- [What you will do]:
Leave the pictures out and restate every line below exactly.

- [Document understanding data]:
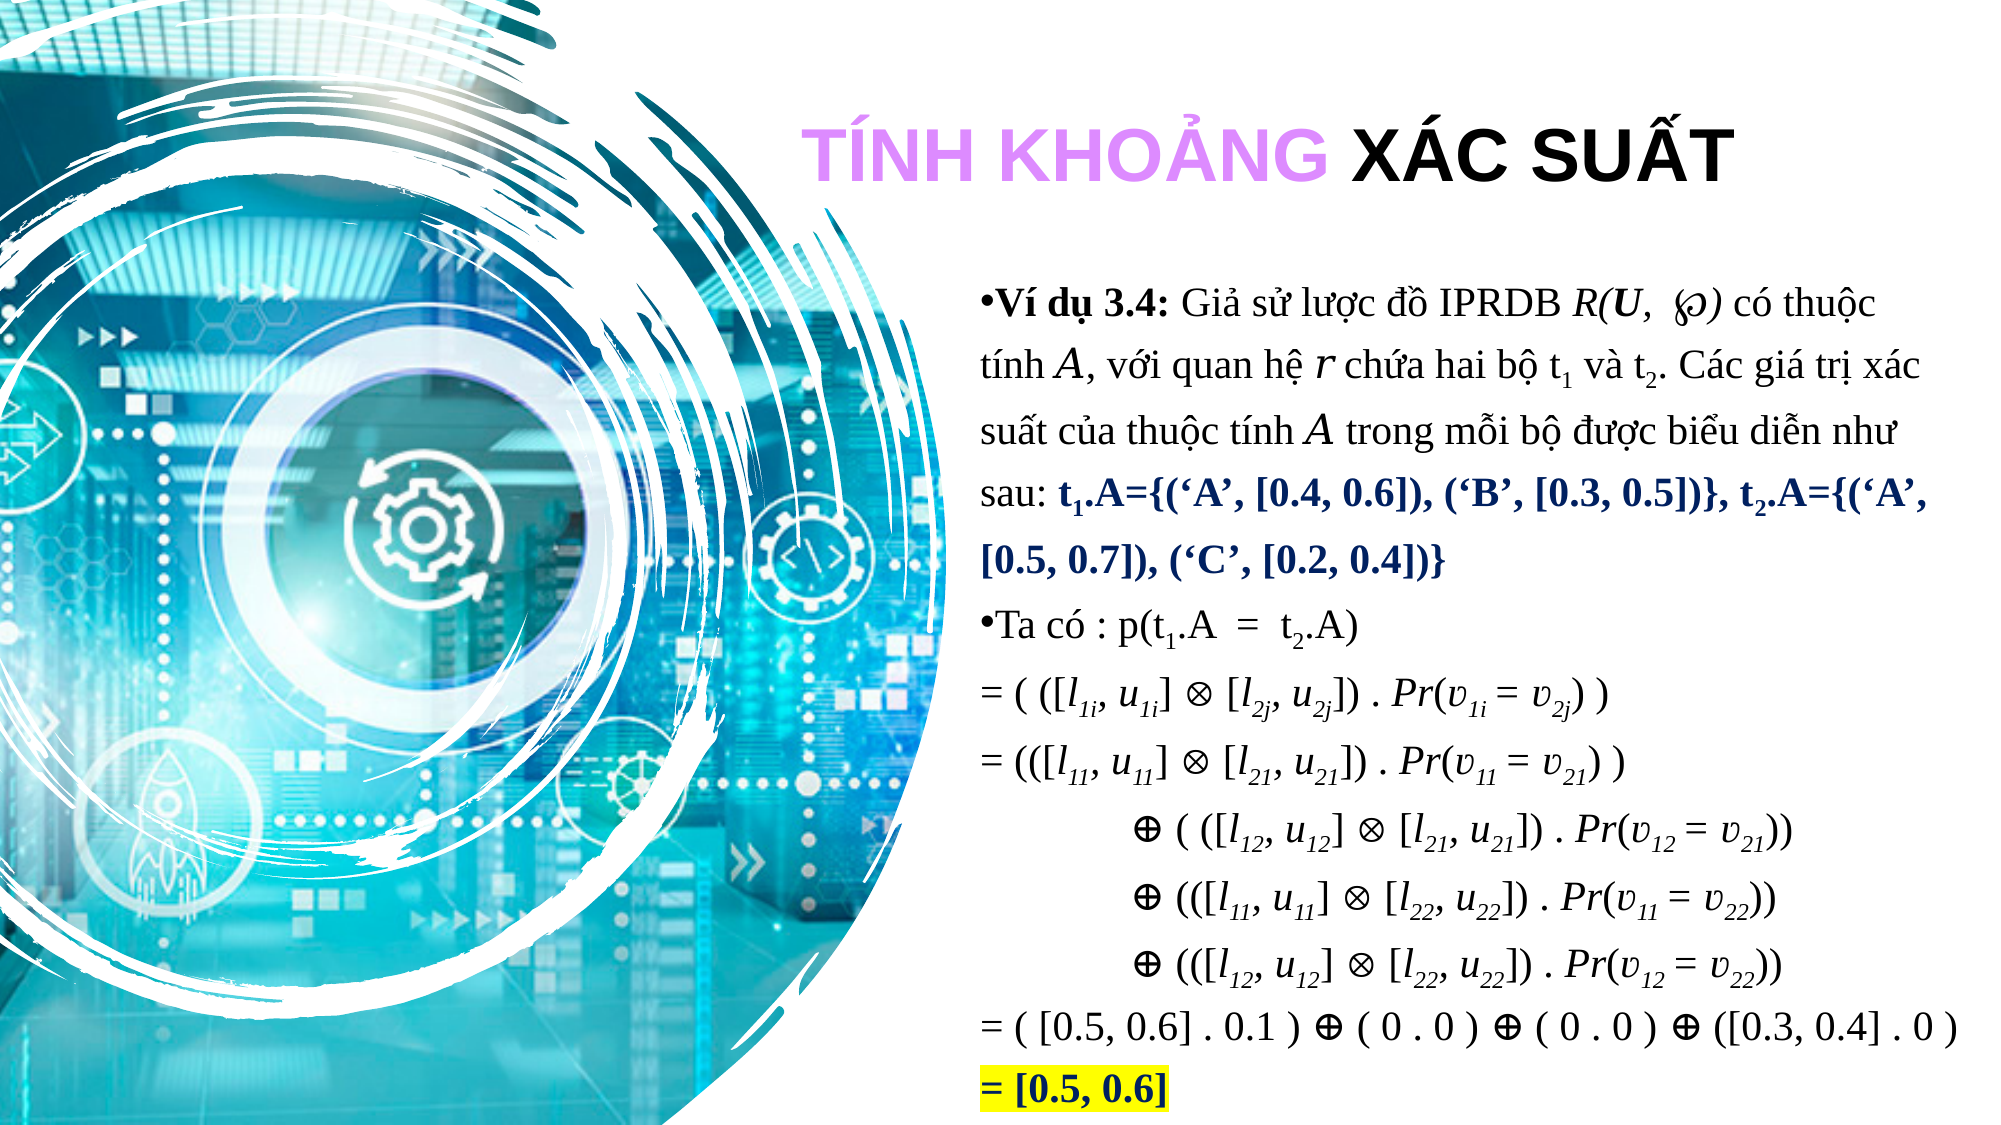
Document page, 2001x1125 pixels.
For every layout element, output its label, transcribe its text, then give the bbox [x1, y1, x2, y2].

picture [44, 207, 56, 216]
picture [69, 157, 89, 167]
text_box TÍNH KHOẢNG XÁC SUẤT [946, 99, 1755, 205]
picture [28, 216, 43, 226]
picture [0, 0, 946, 1125]
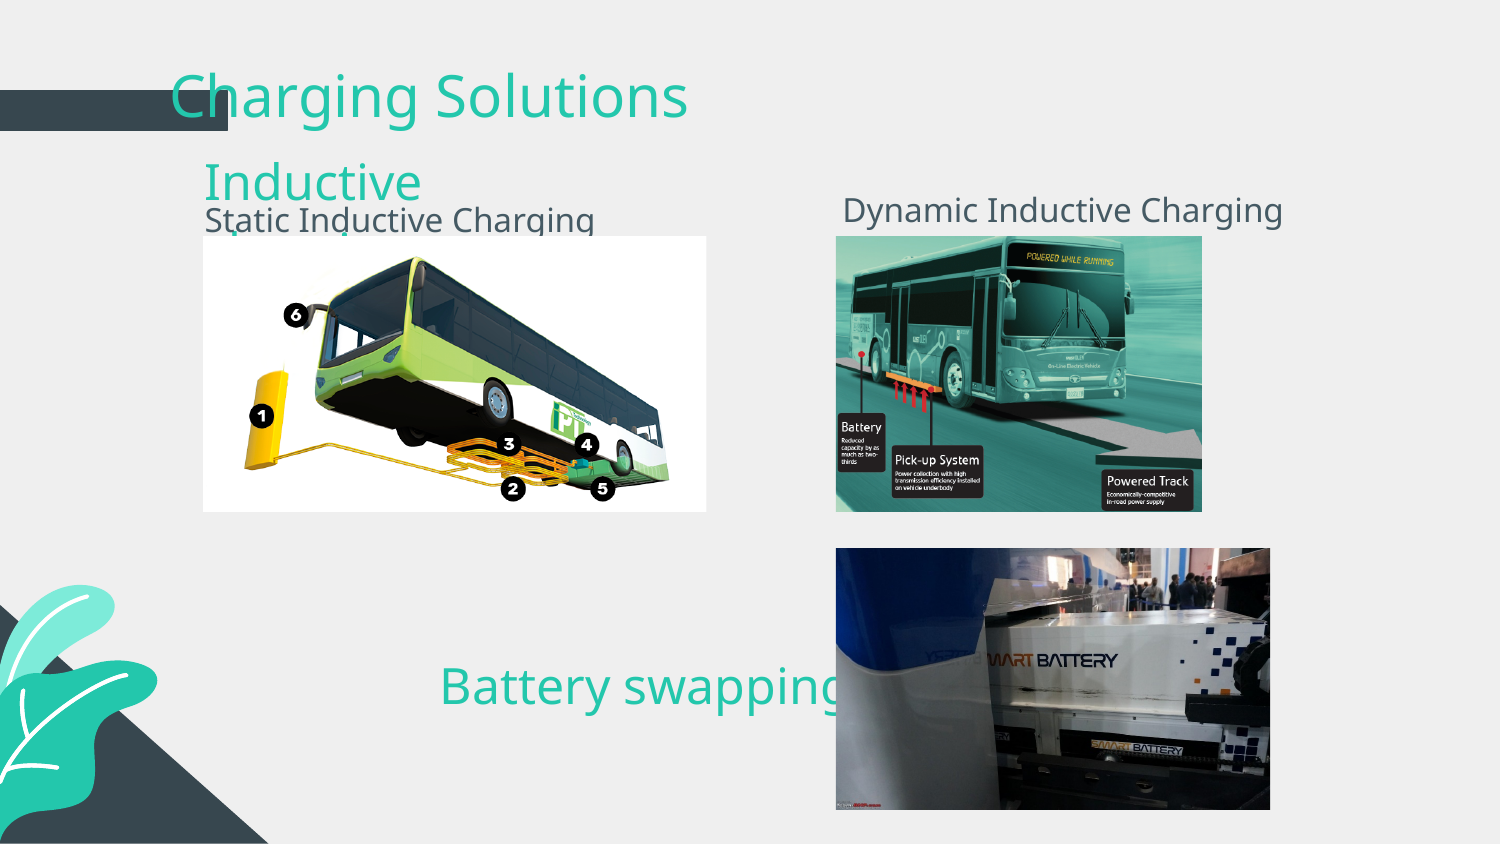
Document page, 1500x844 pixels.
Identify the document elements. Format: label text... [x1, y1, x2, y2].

picture [835, 548, 1271, 811]
text_box Static Inductive Charging [189, 177, 696, 261]
text_box Inductive charging [189, 126, 590, 177]
text_box Dynamic Inductive Charging [827, 167, 1334, 251]
title Charging Solutions [154, 33, 1346, 117]
picture [835, 236, 1203, 512]
picture [202, 236, 707, 512]
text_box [0, 584, 170, 841]
text_box Battery swapping [424, 630, 830, 714]
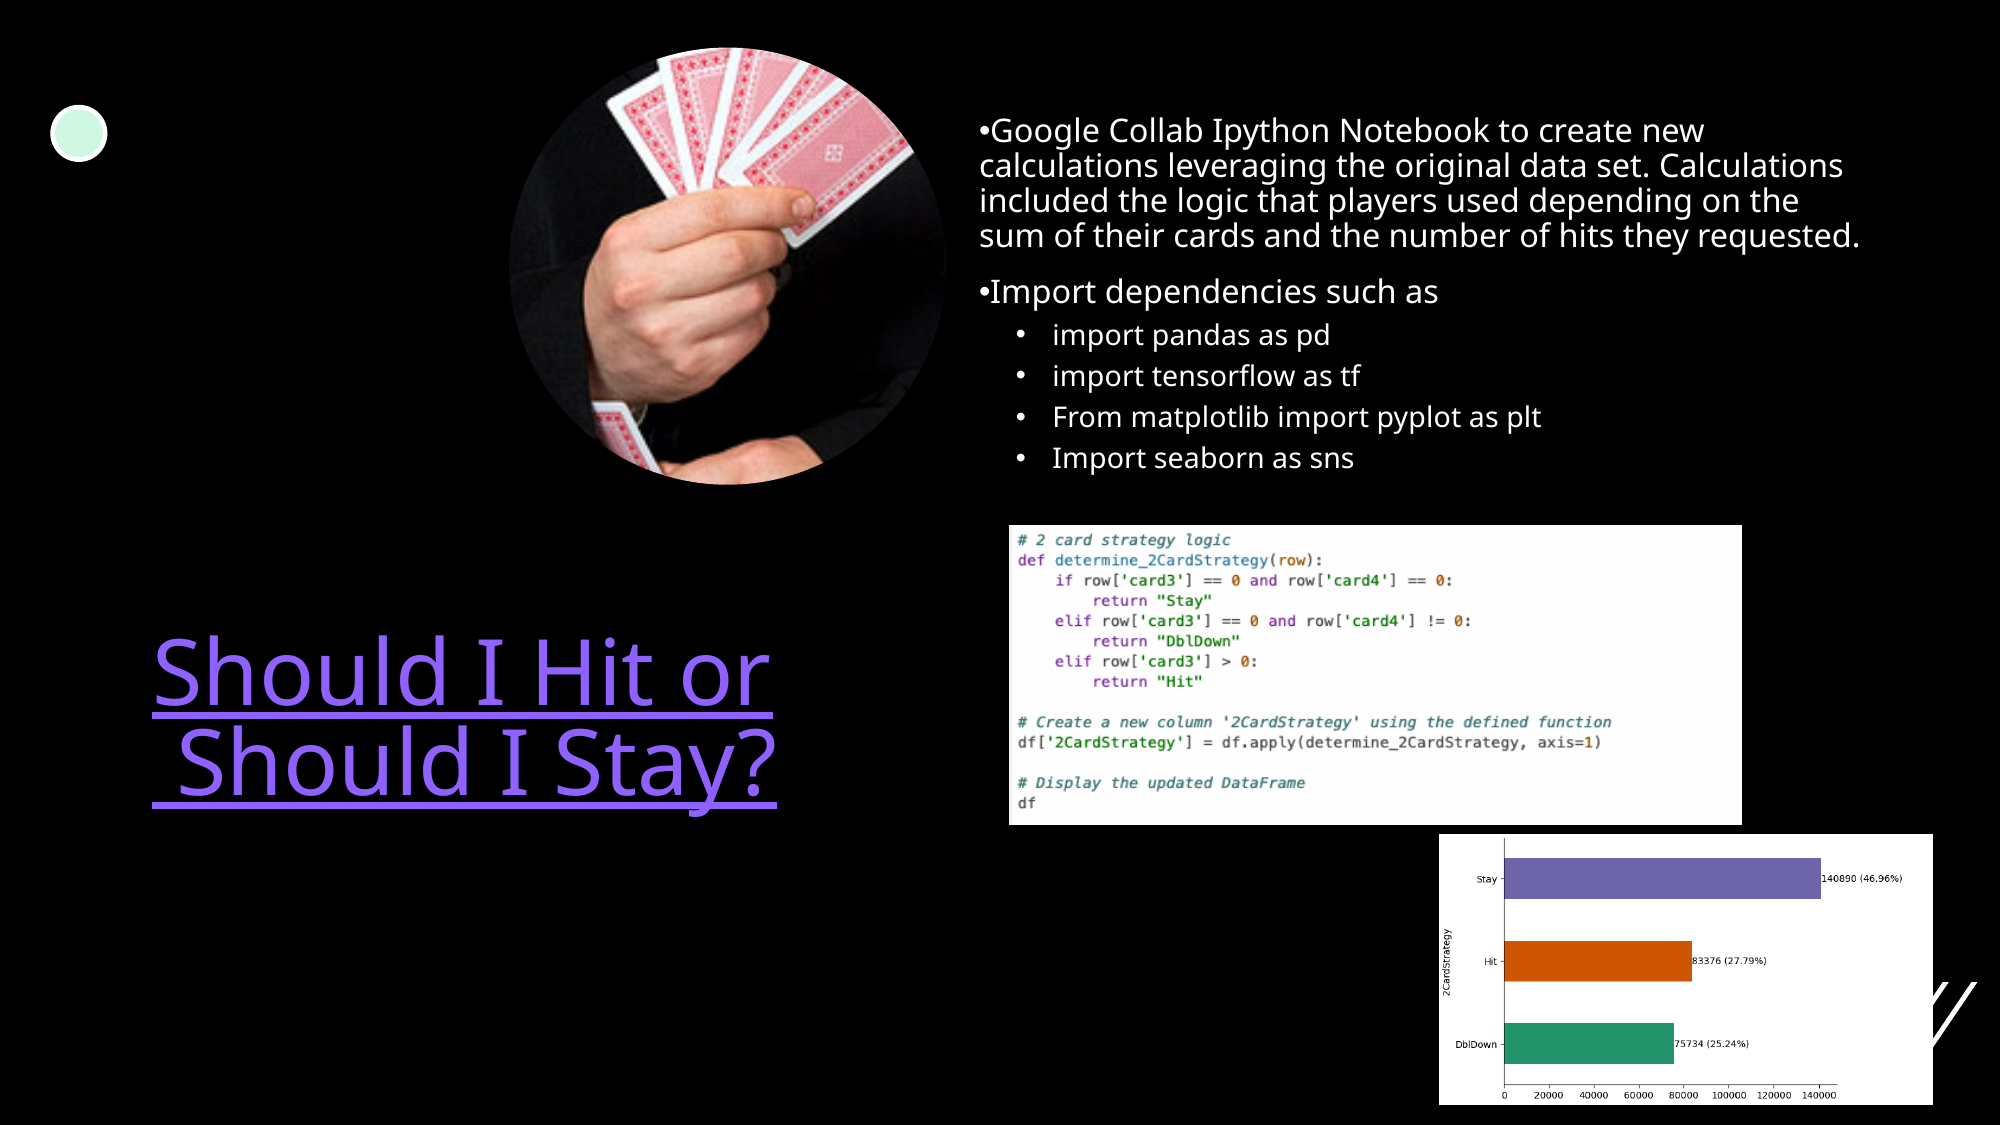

- [Exercise result]:
Document page, 2001x1125 pixels.
For every layout element, output its label, transcribe its text, then give the bbox [x1, y1, x2, y2].

picture [44, 207, 56, 216]
picture [69, 157, 89, 167]
text_box TÍNH KHOẢNG XÁC SUẤT [946, 99, 1755, 205]
picture [28, 216, 43, 226]
picture [0, 0, 946, 1125]
Document page, 1500x844 pixels.
Identify the document elements. Format: label text... [x1, y1, x2, y2].

picture [835, 548, 1271, 811]
text_box Static Inductive Charging [189, 177, 696, 261]
text_box Inductive charging [189, 126, 590, 177]
text_box Dynamic Inductive Charging [827, 167, 1334, 251]
title Charging Solutions [154, 33, 1346, 117]
picture [835, 236, 1203, 512]
picture [202, 236, 707, 512]
text_box [0, 584, 170, 841]
text_box Battery swapping [424, 630, 830, 714]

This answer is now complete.